Why DD lets Snape be a bastard (WAS Teachers and fairness)
jenny_ravenclaw
meboriqua at aol.com
Fri May 2 01:41:51 UTC 2003
No: HPFGUIDX 56766
--- In HPforGrownups at yahoogroups.com, "rane_ab" <rane_ab at h...> wrote:
> So, IMO, DD is just trying to 'prepare' (if passively) the students
for the real world - in all its goodness and evilness, fairness and
unfairness. Letting Snape act the way he does is like warning the
students: well, life really isn't always fair.>
*Sigh* Apparently, JKR agrees with you, as Anne has pointed out, but
that doesn't make me like this little life lesson any more. If I had
a daughter who told me that her teacher insulted her, threatened her
or embarrassed her, there'd be hell to pay. There are plenty of
shitty people out there but my children don't need to sit in their
classes. In reality, teachers do experience consequences when they
treat students unfairly.
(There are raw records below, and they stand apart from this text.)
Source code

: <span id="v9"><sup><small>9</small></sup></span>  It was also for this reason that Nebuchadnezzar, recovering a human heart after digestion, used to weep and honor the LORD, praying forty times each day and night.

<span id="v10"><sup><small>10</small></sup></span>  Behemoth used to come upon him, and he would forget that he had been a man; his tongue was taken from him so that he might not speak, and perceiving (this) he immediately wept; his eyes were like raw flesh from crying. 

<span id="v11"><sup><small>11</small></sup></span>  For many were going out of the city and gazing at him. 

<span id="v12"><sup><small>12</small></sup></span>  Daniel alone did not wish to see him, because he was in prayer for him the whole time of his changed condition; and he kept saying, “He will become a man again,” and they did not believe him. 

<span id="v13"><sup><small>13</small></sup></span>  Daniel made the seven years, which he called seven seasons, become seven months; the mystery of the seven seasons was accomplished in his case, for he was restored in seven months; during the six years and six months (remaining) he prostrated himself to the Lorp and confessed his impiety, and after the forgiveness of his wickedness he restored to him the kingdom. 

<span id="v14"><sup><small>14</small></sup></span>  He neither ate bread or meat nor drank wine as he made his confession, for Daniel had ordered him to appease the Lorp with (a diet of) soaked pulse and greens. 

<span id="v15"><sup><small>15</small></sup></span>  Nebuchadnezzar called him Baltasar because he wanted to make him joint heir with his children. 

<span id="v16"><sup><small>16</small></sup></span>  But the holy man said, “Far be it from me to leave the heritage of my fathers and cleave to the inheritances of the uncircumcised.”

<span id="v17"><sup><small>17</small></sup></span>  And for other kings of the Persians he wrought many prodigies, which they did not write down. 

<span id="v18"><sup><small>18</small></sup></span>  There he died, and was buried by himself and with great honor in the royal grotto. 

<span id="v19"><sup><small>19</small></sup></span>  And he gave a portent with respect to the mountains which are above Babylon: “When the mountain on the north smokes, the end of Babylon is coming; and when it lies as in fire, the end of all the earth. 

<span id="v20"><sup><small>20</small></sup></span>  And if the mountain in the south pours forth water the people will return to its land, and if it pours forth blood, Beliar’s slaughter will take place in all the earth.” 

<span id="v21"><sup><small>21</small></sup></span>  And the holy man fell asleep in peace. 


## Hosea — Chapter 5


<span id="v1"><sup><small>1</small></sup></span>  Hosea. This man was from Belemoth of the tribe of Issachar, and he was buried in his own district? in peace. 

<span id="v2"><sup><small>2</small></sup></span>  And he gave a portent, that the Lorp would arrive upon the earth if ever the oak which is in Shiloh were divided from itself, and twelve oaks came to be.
More and more, kids in our world stand up
and talk back to teachers, tell on teachers, even make strides to get
teachers fired.
In the WW, I get the feeling that the Hogwarts students don't often
approach their parents when dealing with a bad teacher situation. We
never hear Hermione mention telling her parents about Snape's comments
or Neville swearing he'll send an owl right away to his formidable
grandmother after Snape threatened to let Trevor the toad die. Maybe
that is also part of JKR's lesson: if you don't speak out, deal with
it. It is also a more traditional view of schooling, where kids
suffer bad teachers in silence. In fact, students speak back so
rarely to teachers in Hogwarts, everyone is shocked when Hermione
throws up her hands and walks out of Trelawney's class. In my school,
kids storm out of their classes all the time.